EXCERPT ->
::::

I can imagine in the future there will be some kind of approximate conversational AI rating analogous to Flesch-Kincaid for text.

But I left a problem off my list, which is that we unconsciously demand AI should be better than average human performance.

If you monitor your conversations with people, you'll find there are regular misses where one person either mishears words, doesn't understand what's said, or misinterprets a subtext.

We cut human conversations a lot of slack. We're used to thinking of humans as independent agents, and there are social conventions about asking for more information and admitting - or sometimes denying - mistakes.

But there's an unconscious expectation that AI should operate at a better-than-human level before it's considered reliable.

We're more likely to think "Stupid machine!" if something isn't understood than we would with a human. So AI will have to cross the Uncanny Turning Valley before we really trust it. And because we're dealing with automated interpretations of human agency, errors will be harder to forgive.

::::

RECORD EXCERPTS ->
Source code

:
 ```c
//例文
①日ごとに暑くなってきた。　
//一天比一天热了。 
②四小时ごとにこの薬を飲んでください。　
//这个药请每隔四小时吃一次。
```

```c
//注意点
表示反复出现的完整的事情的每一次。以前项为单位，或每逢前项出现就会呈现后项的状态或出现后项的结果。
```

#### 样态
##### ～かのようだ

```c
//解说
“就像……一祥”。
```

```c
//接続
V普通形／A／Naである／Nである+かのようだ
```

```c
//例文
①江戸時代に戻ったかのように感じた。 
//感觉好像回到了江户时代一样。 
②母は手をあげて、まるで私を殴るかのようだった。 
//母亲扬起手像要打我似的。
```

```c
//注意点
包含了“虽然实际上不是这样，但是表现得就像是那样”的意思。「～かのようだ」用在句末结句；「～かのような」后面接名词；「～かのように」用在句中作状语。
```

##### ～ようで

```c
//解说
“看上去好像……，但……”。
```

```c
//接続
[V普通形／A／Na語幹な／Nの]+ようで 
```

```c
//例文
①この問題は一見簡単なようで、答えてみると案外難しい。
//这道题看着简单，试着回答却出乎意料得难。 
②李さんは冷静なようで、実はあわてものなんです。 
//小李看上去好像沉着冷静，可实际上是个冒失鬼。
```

::::

Continue the passage above about how people judge conversational AI against human conversation, picking up after its last sentence.

You can already see this with driverless cars, where any accident is considered a failure. Even though statistically an AI may be much safer than the average human, it's not considered good enough unless it can deal with situations that an average human would have no hope of dealing with.

1 comments

> we unconsciously demand AI should be better than average human performance.

Yeah I agree it's an unfair demand.

Especially given how much more powerful human brains are than computers we should perhaps be having a go a humans for not trying hard enough.

The wins of things like Go and Chess by computers has been down played because humans 'only' learned that stuff 100,000 years ago.

Personally I think that driverless cars work better as passive systems that augment humans for the moment rather than the dodgy crossover that is Autopilot. I think that car AIs can be trained to deal with extreme circumstances by running simulations of crashes millions of times over and then they're capable of taking over if the driver ever becomes unwell or hits black ice.

But this is all temporary, as soon as their vision systems match humans they will only ever improve over what we have. This Stanford self-driving car sliding between four perfect donuts is amazing [0].